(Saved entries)
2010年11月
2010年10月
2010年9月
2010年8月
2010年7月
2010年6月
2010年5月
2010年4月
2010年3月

## BRIEF
What you need to do is retype all the entries exactly as written.

## OUTPUT OF THE EXERCISE
2010年11月
2010年10月
2010年9月
2010年8月
2010年7月
2010年6月
2010年5月
2010年4月
2010年3月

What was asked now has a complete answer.